The first firm, Volometrix, was acquired by Microsoft last year. Volometrix performs resource analyses to determine where sales reps are spending their time and which behaviors are positively correlated with sales performance. Unfortunately, the use case Kovac provides is about a firm that realigned company priorities providing more time for selling and therefore “too much sales capacity.” While efficiency is desirable, if software solutions result in efficiency improvements without much improvement in efficacy (ability to sell), then they will be resisted. This isn’t too say that Volometrix doesn’t provide efficacy gains (I only know them from the story), but case studies which focus on cost savings (efficiency) over revenue gains (effectiveness) may create situations where sales reps refuse to cooperate.

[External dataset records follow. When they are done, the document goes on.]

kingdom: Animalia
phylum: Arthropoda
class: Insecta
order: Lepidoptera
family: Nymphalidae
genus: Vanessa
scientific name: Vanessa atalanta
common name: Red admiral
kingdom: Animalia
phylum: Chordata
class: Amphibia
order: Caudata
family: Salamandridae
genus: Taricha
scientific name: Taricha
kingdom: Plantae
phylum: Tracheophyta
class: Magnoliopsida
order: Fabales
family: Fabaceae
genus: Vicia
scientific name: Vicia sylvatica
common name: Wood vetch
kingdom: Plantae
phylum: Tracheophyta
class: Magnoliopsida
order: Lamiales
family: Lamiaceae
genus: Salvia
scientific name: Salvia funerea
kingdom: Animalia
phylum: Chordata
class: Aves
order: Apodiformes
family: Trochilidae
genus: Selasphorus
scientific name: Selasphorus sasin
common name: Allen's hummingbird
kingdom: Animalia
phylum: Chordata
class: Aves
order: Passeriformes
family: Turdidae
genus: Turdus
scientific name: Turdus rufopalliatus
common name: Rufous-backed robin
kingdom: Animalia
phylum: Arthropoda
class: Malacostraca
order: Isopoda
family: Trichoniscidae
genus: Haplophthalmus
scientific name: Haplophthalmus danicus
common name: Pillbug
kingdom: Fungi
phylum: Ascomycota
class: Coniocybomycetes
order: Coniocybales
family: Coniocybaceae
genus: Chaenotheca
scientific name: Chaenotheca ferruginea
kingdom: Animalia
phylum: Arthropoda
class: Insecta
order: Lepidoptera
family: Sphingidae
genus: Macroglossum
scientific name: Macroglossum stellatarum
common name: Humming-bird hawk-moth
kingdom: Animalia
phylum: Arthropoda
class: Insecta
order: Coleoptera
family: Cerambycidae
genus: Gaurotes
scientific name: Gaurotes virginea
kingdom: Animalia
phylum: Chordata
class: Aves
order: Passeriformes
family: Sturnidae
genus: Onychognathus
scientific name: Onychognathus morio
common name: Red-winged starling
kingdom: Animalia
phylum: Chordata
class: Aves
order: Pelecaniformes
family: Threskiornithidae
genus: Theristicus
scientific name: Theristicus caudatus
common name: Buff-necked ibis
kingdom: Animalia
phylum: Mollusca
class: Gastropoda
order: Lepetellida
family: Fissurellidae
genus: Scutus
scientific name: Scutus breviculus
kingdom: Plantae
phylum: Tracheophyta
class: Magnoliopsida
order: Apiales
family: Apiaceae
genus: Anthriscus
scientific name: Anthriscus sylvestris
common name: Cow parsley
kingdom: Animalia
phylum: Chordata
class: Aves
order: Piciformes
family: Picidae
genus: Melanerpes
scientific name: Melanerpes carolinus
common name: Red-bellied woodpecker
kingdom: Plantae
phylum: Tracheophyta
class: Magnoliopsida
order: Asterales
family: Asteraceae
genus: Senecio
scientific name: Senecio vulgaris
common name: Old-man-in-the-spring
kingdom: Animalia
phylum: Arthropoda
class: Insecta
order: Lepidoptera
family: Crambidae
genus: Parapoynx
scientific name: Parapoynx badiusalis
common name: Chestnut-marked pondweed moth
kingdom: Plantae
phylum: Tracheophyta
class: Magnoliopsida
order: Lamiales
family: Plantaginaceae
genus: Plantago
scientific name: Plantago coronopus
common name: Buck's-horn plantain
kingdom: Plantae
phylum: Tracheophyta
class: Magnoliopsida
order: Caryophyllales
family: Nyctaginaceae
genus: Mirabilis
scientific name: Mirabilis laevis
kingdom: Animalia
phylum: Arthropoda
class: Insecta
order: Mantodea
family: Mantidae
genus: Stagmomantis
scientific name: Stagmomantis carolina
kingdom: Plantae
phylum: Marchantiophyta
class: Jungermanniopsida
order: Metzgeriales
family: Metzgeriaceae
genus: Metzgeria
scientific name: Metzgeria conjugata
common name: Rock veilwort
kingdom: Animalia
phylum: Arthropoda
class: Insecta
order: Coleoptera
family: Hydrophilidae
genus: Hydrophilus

The second vendor discussed is GoToMeeting which is performing voice-to-text semantic analysis and discerning which phrases and approaches are more effective. The data gathered is anonymous (though I still see issues with recording calls, particularly in certain jurisdictions) and provides insights in how to more effectively sell. The software sounds a bit like SalesforceIQ but instead of focusing on email analysis, GoToMeeting is using conversations.
The final case study was predictive analytics company Lattice Engines which helps firms improve “call response rates, close rates and average order value.” Predictive analytics for sales and marketing is a growing class of recommendation software with a broad set of competitors including Leadspace, Infer, 6Sense, and Mintigo. Lattice Engines combines first-party and third-party data sets to score leads and recommend sales approaches. Unfortunately, Kovac focuses on the matched third-party data instead of the digital exhaust captured by the firm (he does mention loyalty scores and product purchase history).
There is a growing set of SalesTech vendors that are applying digital analysis to previously inaccessible datasets. While sales remains an art, these solutions are shifting the sales profession from a craft to a science. If vendors are to be successful, they need to focus more on efficacy versus efficiency. While sales could certainly become more efficient by reducing non-productive administrative activities (and reps are always happy to reduce dead weight time spent tracking problems, navigating contract signatures, and entering data), the focus should be on top-line growth and exceeding quota, not cost reduction. Otherwise, sales reps will resist their adoption.